A new simulation of NASA’s Double Asteroid Redirection Test (DART) mission suggests that rather than leaving a crater behind, the DART impactor could severely deform the small asteroid it will collide with.
NASA’s Double Asteroid Redirection Test is an ambitious mission that will test the viability of using a “kinetic impactor” to deflect an asteroid heading toward Earth. (“Kinetic impactor” in this case means slamming a spacecraft into the rock.) DART launched aboard a SpaceX Falcon 9 rocket in November 2021 and is scheduled to arrive at its target, the binary near-Earth asteroid Didymos and its moonlet, Dimorphos, in September.
DART will impact Dimorphos at around 4.1 miles per second (6.6 km/s), or 14,760 mph (23,760 kph), which mission scientists hope will cause the moonlet’s orbital speed to change by a fraction of a millimeter per second, just enough to alter its orbit around the larger asteroid.
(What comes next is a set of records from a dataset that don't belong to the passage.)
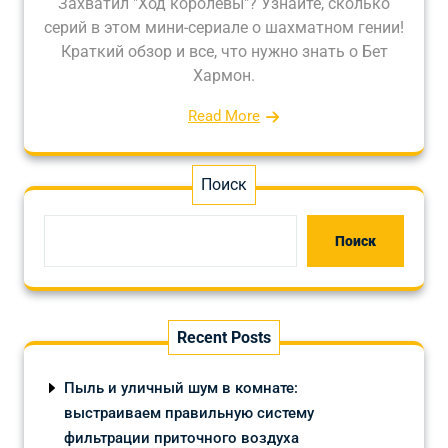
Захватил "Ход королевы"? Узнайте, сколько
серий в этом мини-сериале о шахматном гении!
Краткий обзор и все, что нужно знать о Бет
Хармон.
Read More
Поиск
Поиск
Recent Posts
Пыль и уличный шум в комнате:
выстраиваем правильную систему
фильтрации приточного воздуха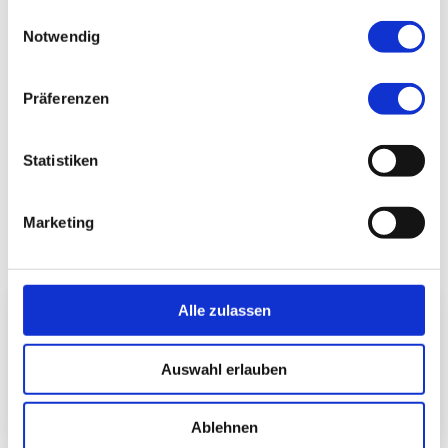
gesammelt haben.
Einwilligungsauswahl
Notwendig
1 / 5
Präferenzen
Statistiken
Marketing
Ansprechpartner
Alle zulassen
Oberarzt, Leiter des Pneumologischen
Studienzentrums
Dr. Markus Horneber
Auswahl erlauben
zum Profil
Ablehnen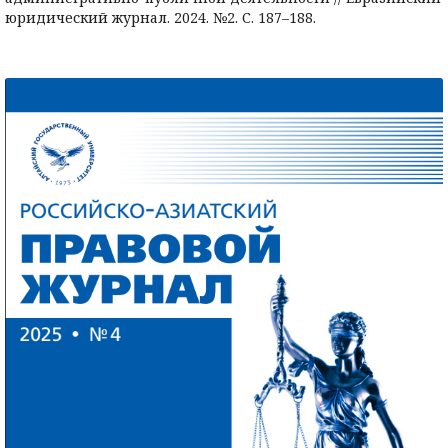
юридический журнал. 2024. №2. С. 187–188.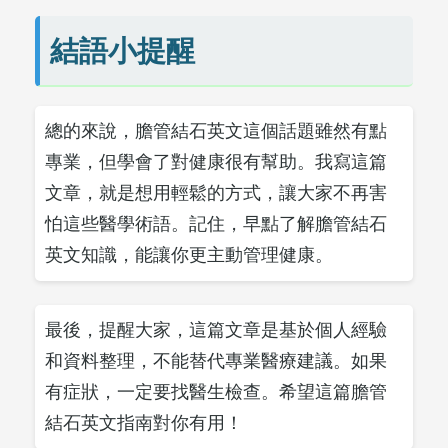
結語小提醒
總的來說，膽管結石英文這個話題雖然有點
專業，但學會了對健康很有幫助。我寫這篇
文章，就是想用輕鬆的方式，讓大家不再害
怕這些醫學術語。記住，早點了解膽管結石
英文知識，能讓你更主動管理健康。
最後，提醒大家，這篇文章是基於個人經驗
和資料整理，不能替代專業醫療建議。如果
有症狀，一定要找醫生檢查。希望這篇膽管
結石英文指南對你有用！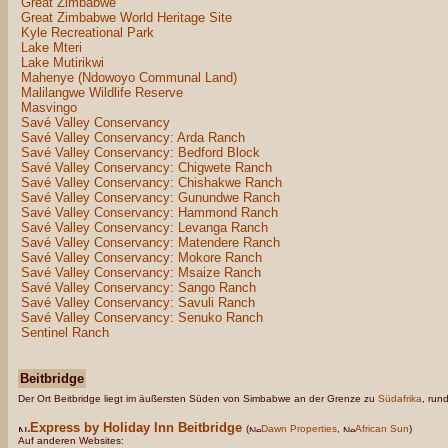
Great Zimbabwe
Great Zimbabwe World Heritage Site
Kyle Recreational Park
Lake Mteri
Lake Mutirikwi
Mahenye (Ndowoyo Communal Land)
Malilangwe Wildlife Reserve
Masvingo
Savé Valley Conservancy
Savé Valley Conservancy: Arda Ranch
Savé Valley Conservancy: Bedford Block
Savé Valley Conservancy: Chigwete Ranch
Savé Valley Conservancy: Chishakwe Ranch
Savé Valley Conservancy: Gunundwe Ranch
Savé Valley Conservancy: Hammond Ranch
Savé Valley Conservancy: Levanga Ranch
Savé Valley Conservancy: Matendere Ranch
Savé Valley Conservancy: Mokore Ranch
Savé Valley Conservancy: Msaize Ranch
Savé Valley Conservancy: Sango Ranch
Savé Valley Conservancy: Savuli Ranch
Savé Valley Conservancy: Senuko Ranch
Sentinel Ranch
Beitbridge
Der Ort Beitbridge liegt im äußersten Süden von Simbabwe an der Grenze zu
Südafrika
, run
Express by Holiday Inn Beitbridge
(
Dawn Properties
,
African Sun
)
Auf anderen Websites: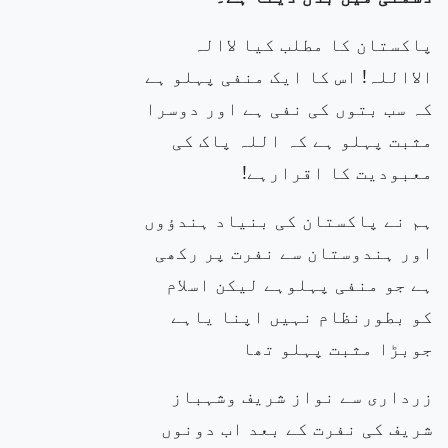
پاکستان کا مطلب کیا لاالہ
الااللہ! اس کا ایک منفی پہلو ہے
کہ سب بتوں کی نفی ہے اور دوسرا
مثبت پہلو ہے کہ اللہ پاک کی
معبودیت کا اقرارہے!
ہم نے پاکستان کی بنیاد ہندؤوں
اور ہندوستان سے نفرت پر رکھی
ہے جو منفی پہلوہے لیکن اسلام
کو بطورنظام نہیں اپنا یاہے
جوبڑا مثبت پہلو تھا
زرداری سے نواز شریف وشہباز
شریف کی نفرت کے بعد اب دونوں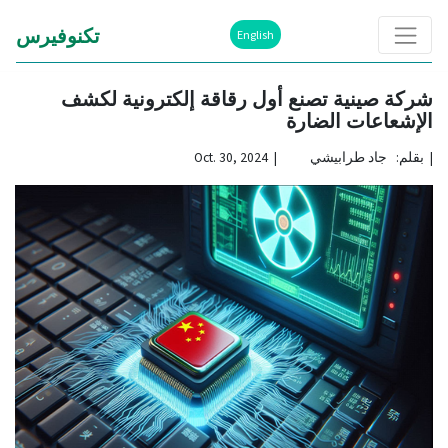
تكنوفيرس
English
شركة صينية تصنع أول رقاقة إلكترونية لكشف
الإشعاعات الضارة
|
بقلم: جاد طرابيشي | Oct. 30, 2024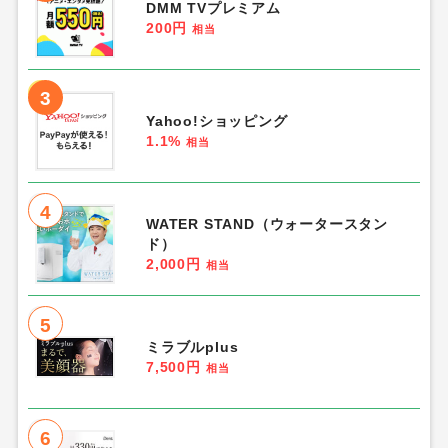
DMM TVプレミアム
200円
相当
3
Yahoo!ショッピング
1.1%
相当
4
WATER STAND（ウォータースタン
ド）
2,000円
相当
5
ミラブルplus
7,500円
相当
6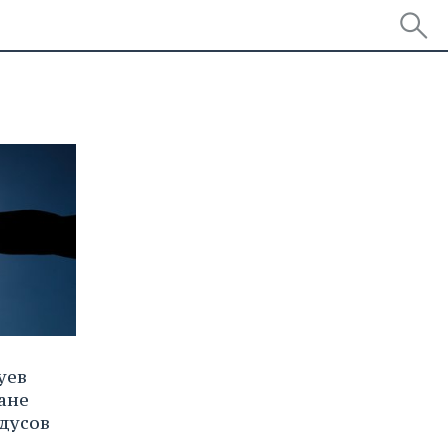
уев
ане
дусов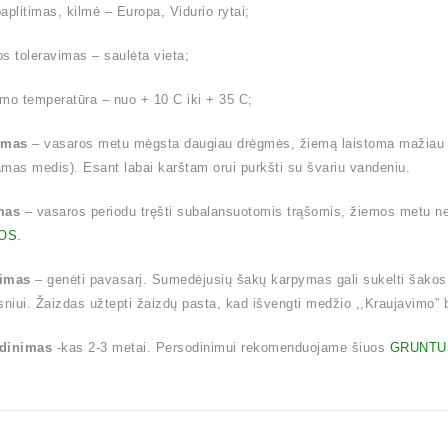
aplitimas, kilmė – Europa, Vidurio rytai;
s toleravimas – saulėta vieta;
mo temperatūra – nuo + 10 C iki + 35 C;
ymas
– vasaros metu mėgsta daugiau drėgmės, žiemą laistoma mažiau (l
mas medis). Esant labai karštam orui purkšti su švariu vandeniu.
mas
– vasaros periodu tręšti subalansuotomis trąšomis, žiemos metu
OS.
imas
– genėti pavasarį. Sumedėjusių šakų karpymas gali sukelti šakos
sniui. Žaizdas užtepti žaizdų pasta, kad išvengti medžio ,,Kraujavimo” be
dinimas
-kas 2-3 metai. Persodinimui rekomenduojame šiuos
GRUNTU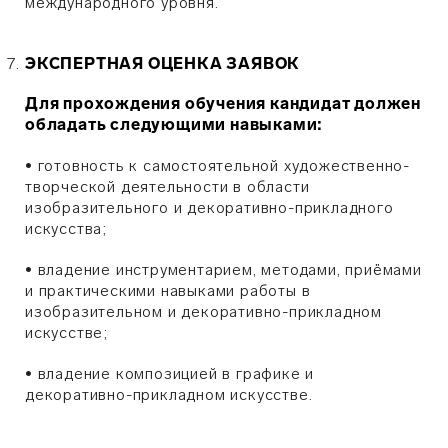
международного уровня.
ЭКСПЕРТНАЯ ОЦЕНКА ЗАЯВОК
Для прохождения обучения кандидат должен
обладать следующими навыками:
•
готовность к самостоятельной художественно-
творческой деятельности в области
изобразительного и декоративно-прикладного
искусства;
•
владение инструментарием, методами, приёмами
и практическими навыками работы в
изобразительном и декоративно-прикладном
искусстве;
•
владение композицией в графике и
декоративно-прикладном искусстве.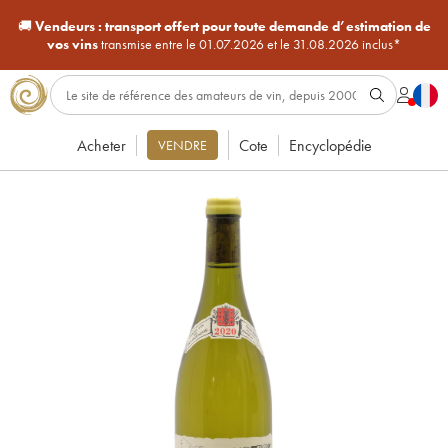
🚚
Vendeurs :
transport offert pour toute demande d’estimation de
vos vins
transmise entre le 01.07.2026 et le 31.08.2026 inclus*
Acheter
Cote
Encyclopédie
VENDRE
While Dimorphos and Didymos pose no threat to Earth, they are perfect candidates to test the kinetic impactor concept so that if an asteroid ever were discovered on a collision course with our planet, NASA would have a viable option for planetary defense. It’s the agency’s first dedicated planetary defense mission.
In the new simulation conducted by scientists at the University of Bern and the National Centre of Competence in Research (NCCR) Planets, researchers were able to create a new modeling approach that accounts for the shock waves and the cratering process that would follow DART’s impact. Unlike previous simulations, this model took into account the fact that Dimorphos might not have a solid core, but rather a more fragmented, loosely-packed core.
This new model suggests that the DART mission could eject more material from Dimorphos than expected, and potentially alter its course much more strongly than in previous estimates.
“Contrary to what one might imagine when picturing an asteroid, direct evidence from space missions like the Japanese space agency’s (JAXA) Hayabusa2 probe demonstrate that asteroid can have a very loose internal structure — similar to a pile of rubble — that is held together by gravitational interactions and small cohesive forces,” study lead author Sabina Raducan, a postdoctoral researcher at the University of Bern, said in a statement (opens in new tab). “This could drastically change the outcome the collision of DART and Dimorphos.”
A study of the new DART simulation and its results was published (opens in new tab) June 1 in The Planetary Science Journal.